平成11年 3月6日 日本経済新聞
東北で産学官連携2組織
宮城県など 高度情報化を推進へ
秋田大工学資源部など 研究成果の活用狙う

 東北で産学官連携の動きが相次いでいる。五日に秋田大学工学資源学部を中心に研究成果の活用を目的にした連携組織が発足、十二日には宮城県で地域の高度情報化に向けた推進組織が誕生する。大学のシーズを企業に移転したり、住民ニーズにこたえるため行政が企業の知恵を借りたりと連携の形は異なるが、分野や目的の多様化するなど産学官連携の動きが広がり始めた。

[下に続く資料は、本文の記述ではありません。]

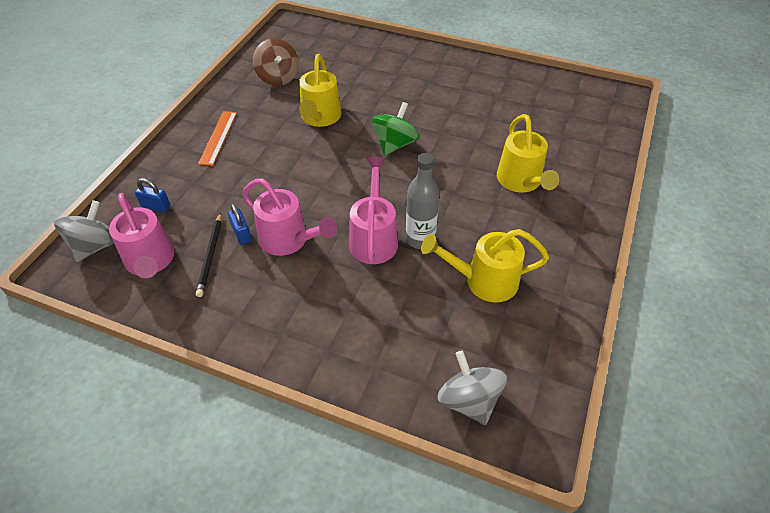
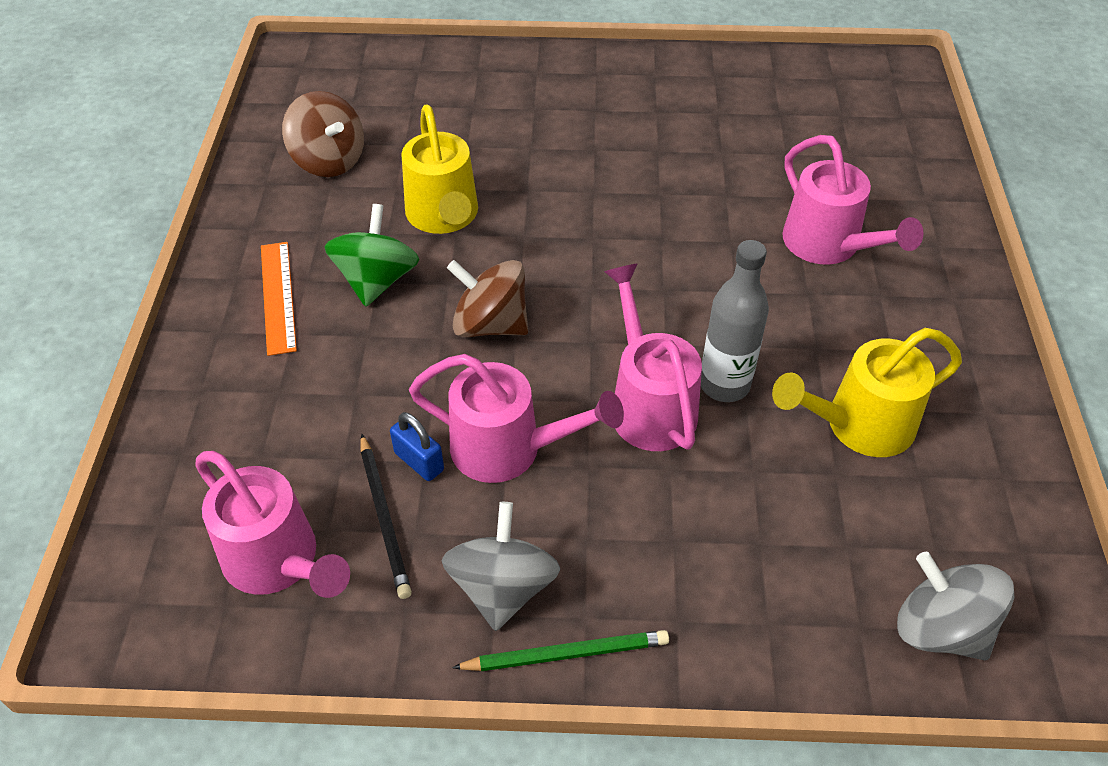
camera: 20 degrees left, 0 degrees up
grey spinning top [54,200,114,262] -> grey spinning top moved to [442,502,560,631]
blue padlock [135,178,170,212] -> none
green spinning top [372,102,419,156] -> green spinning top moved to [325,204,419,307]
yellow watering can [497,114,559,193] -> pink watering can [782,135,924,265]
none -> brown spinning top [447,260,528,337]
none -> green pencil [452,630,669,671]

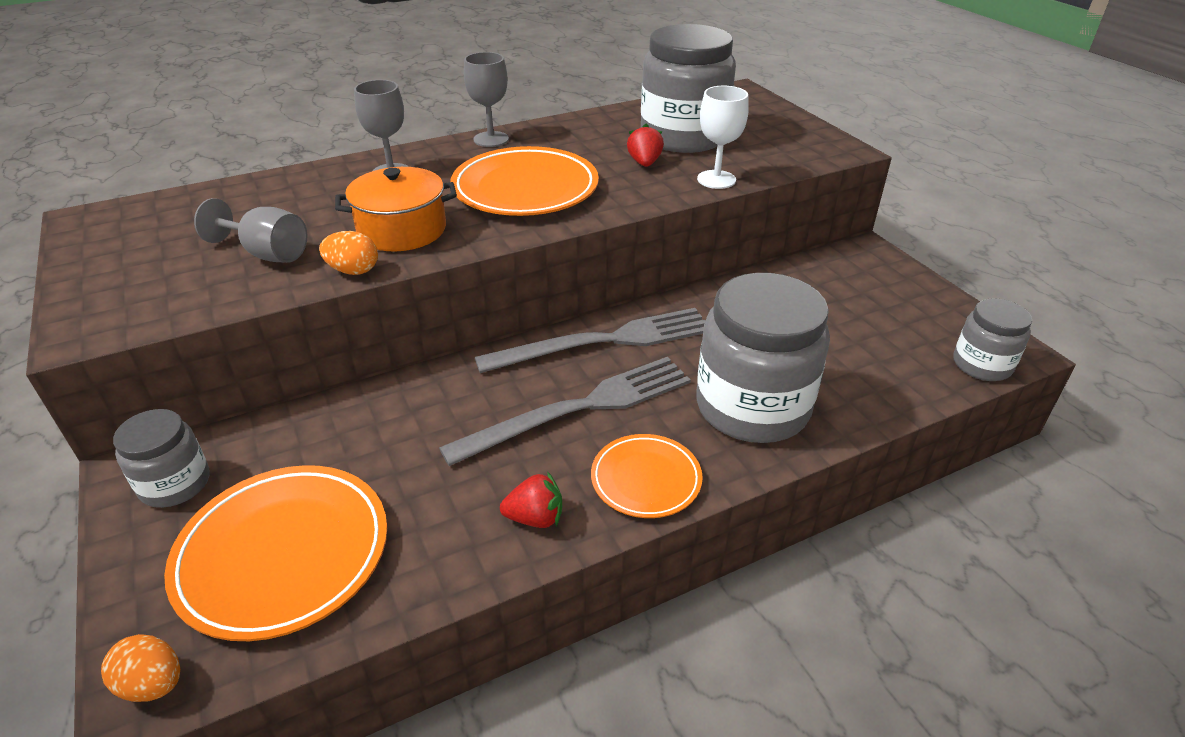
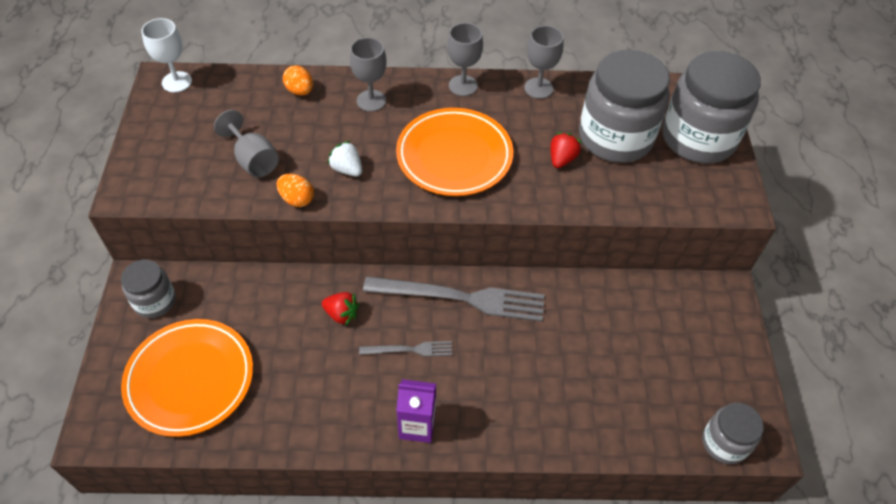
camera: 25 degrees right, 15 degrees up
orange egg [101,634,180,702] -> orange egg moved to [283,66,313,96]
orange pot [335,167,457,251] -> white strawberry [328,141,362,177]
grey fork [439,357,691,466] -> grey fork [359,341,452,356], size x0.49
red strawberry [500,471,562,528] -> red strawberry moved to [322,292,359,326]
orange plate [591,434,703,518] -> purple carton [396,379,436,443]
grey jar [696,273,830,443] -> grey jar moved to [663,51,761,164]
white goblet [697,86,749,189] -> white goblet moved to [141,18,192,92]
none -> grey goblet [524,25,563,99]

 産学官が連携し地域の情報ネットワーク整備を推進する「宮城県高度情報化推進協議会(仮称)」が十二日、発足する。参加を予定しているのは宮城県、仙台市など二十四自治体、東北電力、日本電信電話(NTT)、カメイなど企業八十四社のほか、NPO(非営利組織)など十二団体と東北大、東北学院大、宮城大の教授らで五日時点の会員数は百二十三。九十九年度中には県内全市町村が参加する見通しだ。
 協議会の会長には浅野史郎知事、副会長には県商工会議所連合会の斎川慶一郎会長、藤井黎・仙台市長、平野博・柴田町長が就任する予定。
 行政情報や生活・産業情報を網羅する中核的情報センターの整備など地域の情報化構想づくりをしえんする。情報化対応は主要な行政課題になっているが、専従の担当者を置いていない市町村レベルではなかなか対応できない。協議会は立案に当たって専門家のコンサルティングを求める行政とビジネスチャンスをつかみたい情報関連企業の”商談”の場ともなる。
 大学から参加予定の東北大の白鳥則郎教授(電気通信研究所)、宮城大の久恒啓一教授(事業構想学部)らは情報技術や事業化などの面でアドバイザー役を務める。また、協議会ではNPO間の情報ネットワーク構築や一般向けのマルチメディアフェアなどイベントも手がける考えだ。